┌─ MATERIAL FOR THIS TASK

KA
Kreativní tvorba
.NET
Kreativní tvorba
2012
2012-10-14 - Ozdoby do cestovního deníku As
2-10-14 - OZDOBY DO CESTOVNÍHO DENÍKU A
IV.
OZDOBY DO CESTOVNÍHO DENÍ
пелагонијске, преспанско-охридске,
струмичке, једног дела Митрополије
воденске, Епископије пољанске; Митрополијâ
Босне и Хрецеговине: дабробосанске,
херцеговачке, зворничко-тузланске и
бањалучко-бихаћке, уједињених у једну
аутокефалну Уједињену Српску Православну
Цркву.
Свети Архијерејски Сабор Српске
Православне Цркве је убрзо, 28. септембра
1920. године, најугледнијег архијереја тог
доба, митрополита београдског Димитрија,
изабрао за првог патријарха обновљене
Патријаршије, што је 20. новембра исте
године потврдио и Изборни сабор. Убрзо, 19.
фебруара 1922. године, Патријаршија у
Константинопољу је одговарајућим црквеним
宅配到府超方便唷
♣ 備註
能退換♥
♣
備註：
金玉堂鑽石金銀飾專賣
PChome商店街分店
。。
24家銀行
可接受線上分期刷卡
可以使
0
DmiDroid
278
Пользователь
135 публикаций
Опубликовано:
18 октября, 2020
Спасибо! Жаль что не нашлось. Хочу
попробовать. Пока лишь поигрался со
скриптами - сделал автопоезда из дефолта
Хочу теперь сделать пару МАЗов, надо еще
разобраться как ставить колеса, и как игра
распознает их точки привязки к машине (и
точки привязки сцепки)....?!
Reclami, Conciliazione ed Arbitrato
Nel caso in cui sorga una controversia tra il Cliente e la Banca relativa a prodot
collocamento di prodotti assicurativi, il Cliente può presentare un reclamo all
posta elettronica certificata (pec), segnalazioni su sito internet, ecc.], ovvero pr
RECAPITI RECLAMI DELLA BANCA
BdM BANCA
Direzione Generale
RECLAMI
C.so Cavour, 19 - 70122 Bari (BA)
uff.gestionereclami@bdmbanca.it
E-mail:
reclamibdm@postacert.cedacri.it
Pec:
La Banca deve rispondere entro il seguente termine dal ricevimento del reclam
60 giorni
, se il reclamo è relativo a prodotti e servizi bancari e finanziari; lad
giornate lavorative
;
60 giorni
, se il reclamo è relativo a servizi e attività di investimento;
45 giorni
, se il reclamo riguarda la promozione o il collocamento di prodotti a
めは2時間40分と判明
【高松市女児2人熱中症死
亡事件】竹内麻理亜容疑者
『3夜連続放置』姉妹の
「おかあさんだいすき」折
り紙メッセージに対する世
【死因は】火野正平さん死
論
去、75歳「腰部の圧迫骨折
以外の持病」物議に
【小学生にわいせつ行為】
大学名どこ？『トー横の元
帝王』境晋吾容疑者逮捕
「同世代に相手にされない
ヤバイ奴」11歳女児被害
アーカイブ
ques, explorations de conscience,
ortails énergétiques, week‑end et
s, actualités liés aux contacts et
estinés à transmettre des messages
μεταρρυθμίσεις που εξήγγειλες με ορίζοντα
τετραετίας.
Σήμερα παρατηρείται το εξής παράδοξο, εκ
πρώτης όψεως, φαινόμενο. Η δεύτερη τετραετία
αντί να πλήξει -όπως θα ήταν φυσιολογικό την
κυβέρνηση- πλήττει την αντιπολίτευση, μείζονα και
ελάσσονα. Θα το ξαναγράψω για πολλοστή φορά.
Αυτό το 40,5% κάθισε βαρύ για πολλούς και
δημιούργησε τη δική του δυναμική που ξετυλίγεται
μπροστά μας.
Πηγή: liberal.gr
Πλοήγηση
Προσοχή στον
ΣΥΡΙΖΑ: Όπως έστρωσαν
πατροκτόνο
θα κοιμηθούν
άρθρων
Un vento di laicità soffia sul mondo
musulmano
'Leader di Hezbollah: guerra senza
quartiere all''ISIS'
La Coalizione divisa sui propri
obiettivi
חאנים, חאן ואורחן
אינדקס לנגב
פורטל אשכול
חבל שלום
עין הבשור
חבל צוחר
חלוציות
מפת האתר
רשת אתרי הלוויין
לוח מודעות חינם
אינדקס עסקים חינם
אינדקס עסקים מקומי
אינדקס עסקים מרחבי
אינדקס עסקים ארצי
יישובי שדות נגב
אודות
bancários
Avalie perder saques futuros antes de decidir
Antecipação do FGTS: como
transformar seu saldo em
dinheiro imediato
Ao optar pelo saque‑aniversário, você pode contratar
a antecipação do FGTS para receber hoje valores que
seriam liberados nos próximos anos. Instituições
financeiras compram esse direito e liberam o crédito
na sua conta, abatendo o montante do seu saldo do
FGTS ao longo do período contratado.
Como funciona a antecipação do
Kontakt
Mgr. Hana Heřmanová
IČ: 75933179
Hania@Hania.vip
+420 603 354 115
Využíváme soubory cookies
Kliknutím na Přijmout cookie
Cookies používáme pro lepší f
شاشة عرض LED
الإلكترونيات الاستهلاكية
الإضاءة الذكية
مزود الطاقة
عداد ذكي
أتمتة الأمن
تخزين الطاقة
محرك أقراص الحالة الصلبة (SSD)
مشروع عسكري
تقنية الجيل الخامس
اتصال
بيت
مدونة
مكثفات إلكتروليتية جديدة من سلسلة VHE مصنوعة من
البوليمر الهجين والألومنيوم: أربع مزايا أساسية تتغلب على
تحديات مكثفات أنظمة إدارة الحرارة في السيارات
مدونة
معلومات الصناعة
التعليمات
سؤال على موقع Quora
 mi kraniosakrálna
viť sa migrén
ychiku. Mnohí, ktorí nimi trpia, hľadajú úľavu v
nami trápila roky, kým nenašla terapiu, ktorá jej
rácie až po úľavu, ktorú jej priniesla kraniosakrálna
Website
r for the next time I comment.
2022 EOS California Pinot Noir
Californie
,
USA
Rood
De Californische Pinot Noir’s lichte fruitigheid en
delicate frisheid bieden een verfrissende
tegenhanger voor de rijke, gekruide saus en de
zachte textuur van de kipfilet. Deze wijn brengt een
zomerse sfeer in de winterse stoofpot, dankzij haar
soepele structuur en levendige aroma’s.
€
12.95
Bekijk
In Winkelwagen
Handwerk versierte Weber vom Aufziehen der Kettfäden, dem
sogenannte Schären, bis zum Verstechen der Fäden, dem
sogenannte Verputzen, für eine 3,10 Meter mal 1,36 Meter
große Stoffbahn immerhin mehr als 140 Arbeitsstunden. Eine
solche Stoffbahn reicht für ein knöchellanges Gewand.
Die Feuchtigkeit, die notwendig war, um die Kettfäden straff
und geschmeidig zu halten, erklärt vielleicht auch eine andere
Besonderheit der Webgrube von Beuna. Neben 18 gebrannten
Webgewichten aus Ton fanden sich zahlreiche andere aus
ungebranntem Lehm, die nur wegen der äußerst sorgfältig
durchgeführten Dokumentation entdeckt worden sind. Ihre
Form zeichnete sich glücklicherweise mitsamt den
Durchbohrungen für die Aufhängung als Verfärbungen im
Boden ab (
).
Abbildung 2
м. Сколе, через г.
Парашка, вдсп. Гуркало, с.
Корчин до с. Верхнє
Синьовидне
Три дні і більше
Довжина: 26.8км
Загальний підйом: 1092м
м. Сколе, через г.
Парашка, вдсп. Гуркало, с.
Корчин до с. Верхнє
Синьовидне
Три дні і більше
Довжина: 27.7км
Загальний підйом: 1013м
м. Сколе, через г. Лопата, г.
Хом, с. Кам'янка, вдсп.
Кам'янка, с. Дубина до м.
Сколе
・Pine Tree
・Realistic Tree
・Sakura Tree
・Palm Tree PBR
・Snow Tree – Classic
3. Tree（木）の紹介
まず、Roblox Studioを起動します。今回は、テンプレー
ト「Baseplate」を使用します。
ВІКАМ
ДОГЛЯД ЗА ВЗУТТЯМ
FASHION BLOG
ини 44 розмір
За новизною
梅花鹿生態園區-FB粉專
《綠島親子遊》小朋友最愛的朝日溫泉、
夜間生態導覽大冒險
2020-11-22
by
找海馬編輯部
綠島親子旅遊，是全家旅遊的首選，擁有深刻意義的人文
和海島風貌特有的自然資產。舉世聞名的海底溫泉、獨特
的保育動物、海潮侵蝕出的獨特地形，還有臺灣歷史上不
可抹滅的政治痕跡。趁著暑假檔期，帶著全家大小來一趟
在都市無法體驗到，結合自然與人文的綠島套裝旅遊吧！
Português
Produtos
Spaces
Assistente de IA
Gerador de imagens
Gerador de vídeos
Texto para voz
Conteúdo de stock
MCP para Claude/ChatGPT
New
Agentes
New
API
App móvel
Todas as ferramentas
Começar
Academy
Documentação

└─

→ ACTIVITY
Look above for the line that contains "Conteúdo de stock". That line and every line after it through the end of the data must be written out exactly, with nothing else.

→ COMPLETED EXERCISE
Conteúdo de stock
MCP para Claude/ChatGPT
New
Agentes
New
API
App móvel
Todas as ferramentas
Começar
Academy
Documentação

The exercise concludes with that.